* _TEXT_:
On March 10, 1959, as the case in Civil Action No. 8450 was ready for retrial, the parties entered into an agreement which settled all pending litigation. This agreement was negotiated and signed in open court in the presence of the United States District Judge. It was signed by Robert Ingalls, Jr., individually and as President of Ingalls Iron Works Company. The Company was represented by its general counsel, staff, and several of its directors. Judge Grooms retained the signed copy of the settlement agreement.

9

The agreement stipulated that the estate of Mr. Ingalls was the rightful owner of the 2,287 shares of Company stock but future rights to its ownership was restricted in favor of the Company; back dividends on the stock amounting to over $500,000 were waived by the estate except for $175,000 to be paid to appellants' attorneys for their services; and the Company was forthwith to dismiss with prejudice its suits for the debts owed the Company by the senior Ingalls and his wife. All counterclaims were likewise to be dismissed.

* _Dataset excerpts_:
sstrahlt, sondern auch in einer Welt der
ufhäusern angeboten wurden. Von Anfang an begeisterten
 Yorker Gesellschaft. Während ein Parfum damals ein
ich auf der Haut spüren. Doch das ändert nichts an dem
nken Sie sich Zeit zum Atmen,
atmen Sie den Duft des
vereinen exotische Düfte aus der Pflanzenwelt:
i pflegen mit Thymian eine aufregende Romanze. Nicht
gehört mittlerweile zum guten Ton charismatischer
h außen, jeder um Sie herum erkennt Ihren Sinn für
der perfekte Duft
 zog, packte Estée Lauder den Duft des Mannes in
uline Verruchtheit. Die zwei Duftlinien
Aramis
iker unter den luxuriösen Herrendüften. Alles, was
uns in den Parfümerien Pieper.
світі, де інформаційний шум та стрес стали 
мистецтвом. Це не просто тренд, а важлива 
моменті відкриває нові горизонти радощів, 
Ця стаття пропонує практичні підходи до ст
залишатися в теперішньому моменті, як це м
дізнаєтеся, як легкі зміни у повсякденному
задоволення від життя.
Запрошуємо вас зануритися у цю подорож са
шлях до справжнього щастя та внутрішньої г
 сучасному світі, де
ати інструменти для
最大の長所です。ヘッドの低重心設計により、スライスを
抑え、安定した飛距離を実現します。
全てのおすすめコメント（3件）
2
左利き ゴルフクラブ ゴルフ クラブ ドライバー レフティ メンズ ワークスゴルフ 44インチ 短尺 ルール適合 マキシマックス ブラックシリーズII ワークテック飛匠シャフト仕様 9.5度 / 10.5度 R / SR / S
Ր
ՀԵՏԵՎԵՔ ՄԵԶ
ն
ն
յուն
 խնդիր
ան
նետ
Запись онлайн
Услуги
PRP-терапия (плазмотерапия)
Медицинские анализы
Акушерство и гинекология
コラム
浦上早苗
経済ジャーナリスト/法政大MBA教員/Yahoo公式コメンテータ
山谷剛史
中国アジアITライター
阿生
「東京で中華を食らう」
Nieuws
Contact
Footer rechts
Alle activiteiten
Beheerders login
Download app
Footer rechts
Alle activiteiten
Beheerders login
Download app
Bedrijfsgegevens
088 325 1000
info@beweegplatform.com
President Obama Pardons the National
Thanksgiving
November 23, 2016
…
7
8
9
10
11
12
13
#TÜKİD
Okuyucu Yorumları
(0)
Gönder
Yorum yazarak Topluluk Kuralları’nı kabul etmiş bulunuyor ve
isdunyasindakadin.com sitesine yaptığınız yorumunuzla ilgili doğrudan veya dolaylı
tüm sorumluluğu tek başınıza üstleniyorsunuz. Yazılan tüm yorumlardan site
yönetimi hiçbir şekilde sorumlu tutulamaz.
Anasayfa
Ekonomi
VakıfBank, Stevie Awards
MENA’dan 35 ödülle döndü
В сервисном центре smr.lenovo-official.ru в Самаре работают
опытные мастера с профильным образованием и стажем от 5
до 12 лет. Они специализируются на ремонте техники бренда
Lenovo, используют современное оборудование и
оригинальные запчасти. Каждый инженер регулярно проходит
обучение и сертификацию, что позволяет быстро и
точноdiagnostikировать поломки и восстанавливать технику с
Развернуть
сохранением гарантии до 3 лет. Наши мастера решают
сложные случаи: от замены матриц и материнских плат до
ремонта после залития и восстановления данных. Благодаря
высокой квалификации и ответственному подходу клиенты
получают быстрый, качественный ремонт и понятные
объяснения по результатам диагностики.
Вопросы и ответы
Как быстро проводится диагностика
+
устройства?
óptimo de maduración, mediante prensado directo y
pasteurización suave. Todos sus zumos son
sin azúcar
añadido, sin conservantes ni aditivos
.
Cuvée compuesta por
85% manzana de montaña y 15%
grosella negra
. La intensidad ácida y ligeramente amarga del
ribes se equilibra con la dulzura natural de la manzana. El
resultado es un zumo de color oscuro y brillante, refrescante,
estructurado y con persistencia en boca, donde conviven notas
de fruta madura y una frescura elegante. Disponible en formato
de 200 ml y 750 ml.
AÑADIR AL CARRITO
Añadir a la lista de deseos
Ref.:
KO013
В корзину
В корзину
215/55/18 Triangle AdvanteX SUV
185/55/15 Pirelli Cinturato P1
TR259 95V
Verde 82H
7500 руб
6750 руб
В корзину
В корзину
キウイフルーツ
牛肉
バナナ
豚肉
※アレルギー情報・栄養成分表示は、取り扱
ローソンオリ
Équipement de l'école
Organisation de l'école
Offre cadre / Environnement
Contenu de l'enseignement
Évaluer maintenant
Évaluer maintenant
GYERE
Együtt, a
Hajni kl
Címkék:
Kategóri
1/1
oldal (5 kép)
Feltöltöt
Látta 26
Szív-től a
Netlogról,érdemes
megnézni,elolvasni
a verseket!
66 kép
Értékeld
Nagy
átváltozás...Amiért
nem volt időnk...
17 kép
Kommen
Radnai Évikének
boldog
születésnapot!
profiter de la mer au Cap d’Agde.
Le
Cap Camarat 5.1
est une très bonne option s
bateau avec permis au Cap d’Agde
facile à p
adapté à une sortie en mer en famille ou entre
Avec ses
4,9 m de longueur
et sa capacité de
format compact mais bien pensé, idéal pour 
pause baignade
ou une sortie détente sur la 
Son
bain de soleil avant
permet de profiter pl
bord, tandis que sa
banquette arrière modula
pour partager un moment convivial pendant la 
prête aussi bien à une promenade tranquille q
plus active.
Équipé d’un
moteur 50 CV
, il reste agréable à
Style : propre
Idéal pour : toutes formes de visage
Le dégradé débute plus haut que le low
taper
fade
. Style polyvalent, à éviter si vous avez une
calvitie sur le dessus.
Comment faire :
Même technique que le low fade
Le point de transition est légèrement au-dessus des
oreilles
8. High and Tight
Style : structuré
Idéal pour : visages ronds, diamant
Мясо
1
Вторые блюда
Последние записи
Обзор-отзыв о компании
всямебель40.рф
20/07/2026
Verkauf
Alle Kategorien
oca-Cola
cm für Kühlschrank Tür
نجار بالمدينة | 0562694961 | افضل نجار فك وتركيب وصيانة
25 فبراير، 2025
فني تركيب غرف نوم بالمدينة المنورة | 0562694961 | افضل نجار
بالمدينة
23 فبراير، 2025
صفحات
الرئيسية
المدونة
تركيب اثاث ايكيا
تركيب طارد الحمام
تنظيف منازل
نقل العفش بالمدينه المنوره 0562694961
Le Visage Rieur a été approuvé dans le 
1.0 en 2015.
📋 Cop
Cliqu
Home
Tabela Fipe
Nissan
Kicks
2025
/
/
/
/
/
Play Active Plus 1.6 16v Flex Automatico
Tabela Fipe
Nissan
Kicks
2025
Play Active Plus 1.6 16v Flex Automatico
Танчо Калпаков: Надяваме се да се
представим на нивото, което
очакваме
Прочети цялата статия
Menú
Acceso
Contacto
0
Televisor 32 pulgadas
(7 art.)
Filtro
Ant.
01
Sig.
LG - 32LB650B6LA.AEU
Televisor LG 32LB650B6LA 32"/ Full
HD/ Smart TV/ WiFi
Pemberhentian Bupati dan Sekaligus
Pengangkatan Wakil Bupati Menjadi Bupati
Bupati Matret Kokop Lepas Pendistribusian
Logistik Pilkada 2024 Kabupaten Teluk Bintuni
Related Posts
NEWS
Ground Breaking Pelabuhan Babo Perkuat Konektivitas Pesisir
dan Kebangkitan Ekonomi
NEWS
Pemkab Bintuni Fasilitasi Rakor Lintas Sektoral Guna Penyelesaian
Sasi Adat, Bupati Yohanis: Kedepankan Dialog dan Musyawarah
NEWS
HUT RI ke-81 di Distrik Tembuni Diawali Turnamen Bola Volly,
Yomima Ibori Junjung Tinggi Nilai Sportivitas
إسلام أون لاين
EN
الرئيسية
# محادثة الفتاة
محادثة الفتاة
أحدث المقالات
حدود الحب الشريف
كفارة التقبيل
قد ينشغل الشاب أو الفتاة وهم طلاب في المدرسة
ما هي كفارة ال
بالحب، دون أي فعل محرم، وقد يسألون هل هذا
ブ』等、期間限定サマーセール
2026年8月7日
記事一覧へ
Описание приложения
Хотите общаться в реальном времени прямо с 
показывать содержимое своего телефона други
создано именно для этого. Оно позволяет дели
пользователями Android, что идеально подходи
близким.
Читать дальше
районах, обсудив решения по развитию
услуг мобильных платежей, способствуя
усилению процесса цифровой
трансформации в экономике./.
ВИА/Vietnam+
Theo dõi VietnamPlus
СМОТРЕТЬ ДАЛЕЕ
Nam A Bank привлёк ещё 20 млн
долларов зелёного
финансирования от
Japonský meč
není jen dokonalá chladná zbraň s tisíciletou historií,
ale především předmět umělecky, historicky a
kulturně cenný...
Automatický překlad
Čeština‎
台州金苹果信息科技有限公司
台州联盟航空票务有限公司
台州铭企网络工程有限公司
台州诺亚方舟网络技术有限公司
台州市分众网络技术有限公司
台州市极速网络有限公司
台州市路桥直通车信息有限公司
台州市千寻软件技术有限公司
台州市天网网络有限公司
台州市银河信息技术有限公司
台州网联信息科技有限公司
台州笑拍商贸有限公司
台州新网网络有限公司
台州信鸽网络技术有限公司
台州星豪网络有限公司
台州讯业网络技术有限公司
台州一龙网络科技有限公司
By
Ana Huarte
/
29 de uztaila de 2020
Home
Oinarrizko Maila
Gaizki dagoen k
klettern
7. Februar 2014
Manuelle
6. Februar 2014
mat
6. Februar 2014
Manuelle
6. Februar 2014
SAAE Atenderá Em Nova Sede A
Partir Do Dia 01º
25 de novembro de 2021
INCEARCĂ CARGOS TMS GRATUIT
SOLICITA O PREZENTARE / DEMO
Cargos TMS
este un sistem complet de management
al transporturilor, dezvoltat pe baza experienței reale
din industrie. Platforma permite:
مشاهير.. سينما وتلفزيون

* _ASSIGNMENT_:
Using the settlement text, answer these:
1. Who kept the signed copy of the settlement agreement?
2. How many shares of Company stock did the agreement recognize the estate as owning?
3. What amount was to be paid to the appellants' attorneys?

* _EXPECTED ANSWER_:
1. Judge Grooms
2. 2,287 shares
3. $175,000